The best you can do is be a faux-sociopath vis-a-vis the sociopath and his sphere of influence. I can't convince my mom not to support him. I've tried and she says she can't just let him starve. Oh, there's not a chance of that. 300 pounds and growing... Again, where are the results? Look for results, and you won't find any. You'll just find a bankrupt, obese alcoholic who finds joy in manipulating people.
Talk about a million dollar baby -- he went to one of the best universities for undergrad and grad, which my parents paid for in tota. Then there have been the years and years of support during his bouts of unemployment. If my mom didn't have a sociopath for a son, she would be living the sweet life.
They are the worst of the mentally ill, because they do so much damage and they are nearly impossible to treat. If it really was depression and he was honest with his therapist about his habits, treatment for chemical dependency and depression would work wonders.
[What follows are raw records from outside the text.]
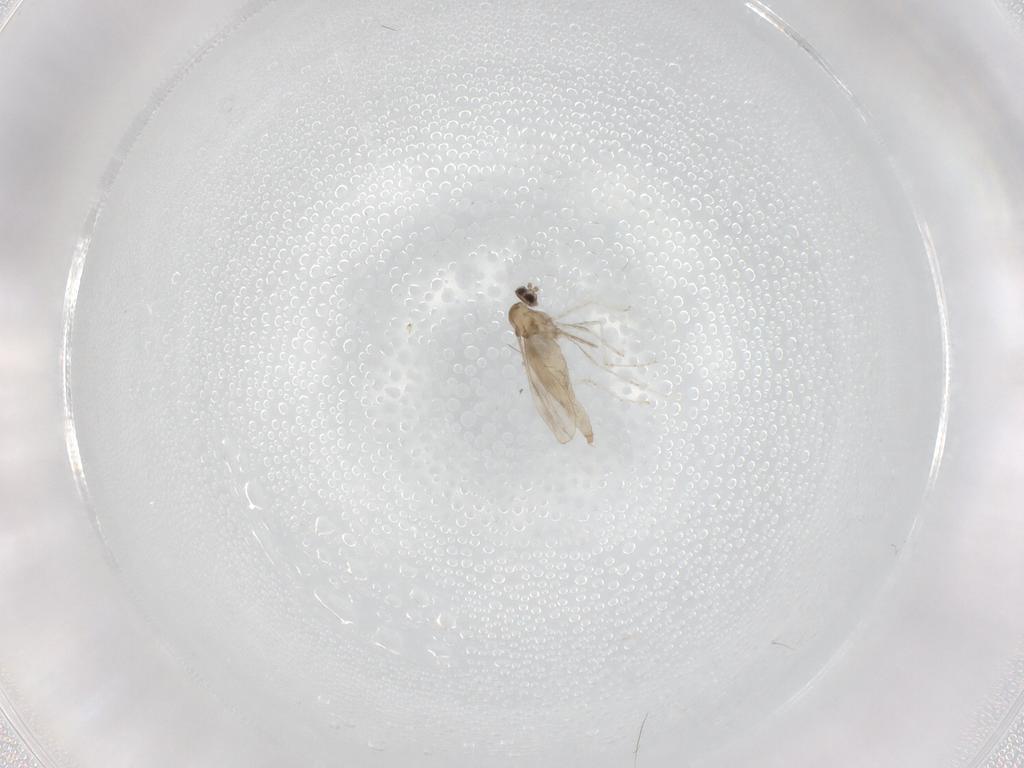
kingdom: Animalia
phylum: Arthropoda
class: Insecta
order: Diptera
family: Cecidomyiidae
One thing I used to point out to my mom is that he's too depressed to work, but if his friend who lives 40 miles away puts on a dinner with wine, he's shaved, suited up and there in no time. Likewise, when I invited him to dinner at a fine restaurant for his birthday, he was cleaned up, suited up, and there on time. Wow -- the depression seems to be absent when it's time for gluttony. Again, pointing this out makes me the jerk. It's funny, because my mom got mad at me, and she saw a special on depression on PBS, and screamed at me, "this is a real problem and these people are so bad off they can't even get up to eat a meal". I mentioned that he will shower, shave, suit up, and drive 40+ miles for gluttony, so that doesn't sound like depression. No, depression is the pity story that allows him to get away with sucking my mom dry.
It makes me sick. It's not only a disservice to our family, but a mockery of people who are truly depressed. While he has been "depressed" he has never skipped a meal or the several bottles of wine, he goes to a rifle range (isn't that comforting -- a sociopath with a gun!), he plays video games all day. The sleeping in until noon is more about sleeping off a hangover than depression. He's not depressed. It's the sociopath's pity play.